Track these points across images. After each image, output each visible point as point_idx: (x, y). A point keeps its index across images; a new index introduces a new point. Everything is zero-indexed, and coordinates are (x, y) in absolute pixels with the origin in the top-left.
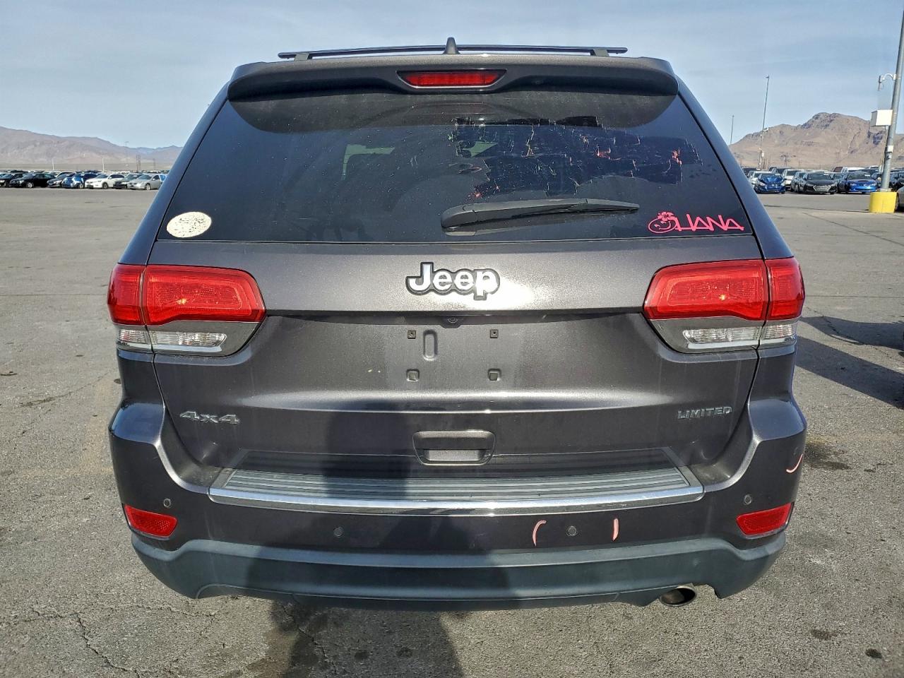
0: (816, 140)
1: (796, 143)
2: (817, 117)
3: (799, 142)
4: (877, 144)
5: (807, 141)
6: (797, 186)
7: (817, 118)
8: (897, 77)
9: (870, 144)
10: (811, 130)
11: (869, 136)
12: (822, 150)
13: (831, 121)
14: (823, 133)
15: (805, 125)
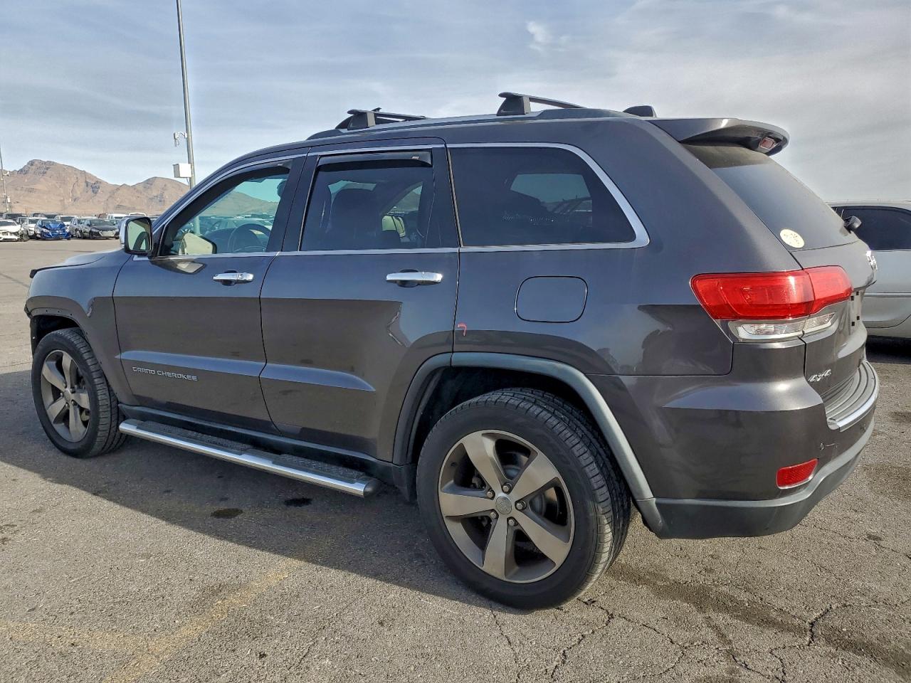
0: (38, 187)
1: (16, 189)
2: (32, 163)
3: (20, 189)
4: (96, 193)
5: (28, 187)
6: (78, 232)
7: (32, 165)
8: (188, 136)
9: (89, 193)
10: (29, 175)
11: (87, 186)
12: (45, 197)
13: (47, 169)
14: (42, 179)
15: (21, 170)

================

=== Work instructions ===
Express the listing as a numbered list, starting from its first line and going on through the line containing "13: (47, 169)", with blank lines left out and the pictures omitted.

=== Exercise output ===
1. Track these points across images. After each image, output each visible point as point_idx: (x, y). A point keeps its index across images; a new index introduces a new point. Everything is zero-indexed, and coordinates are (x, y) in absolute pixels with the origin in the top-left.
2. 0: (816, 140)
3. 1: (796, 143)
4. 2: (817, 117)
5. 3: (799, 142)
6. 4: (877, 144)
7. 5: (807, 141)
8. 6: (797, 186)
9. 7: (817, 118)
10. 8: (897, 77)
11. 9: (870, 144)
12. 10: (811, 130)
13. 11: (869, 136)
14. 12: (822, 150)
15. 13: (831, 121)
16. 14: (823, 133)
17. 15: (805, 125)
18. 0: (38, 187)
19. 1: (16, 189)
20. 2: (32, 163)
21. 3: (20, 189)
22. 4: (96, 193)
23. 5: (28, 187)
24. 6: (78, 232)
25. 7: (32, 165)
26. 8: (188, 136)
27. 9: (89, 193)
28. 10: (29, 175)
29. 11: (87, 186)
30. 12: (45, 197)
31. 13: (47, 169)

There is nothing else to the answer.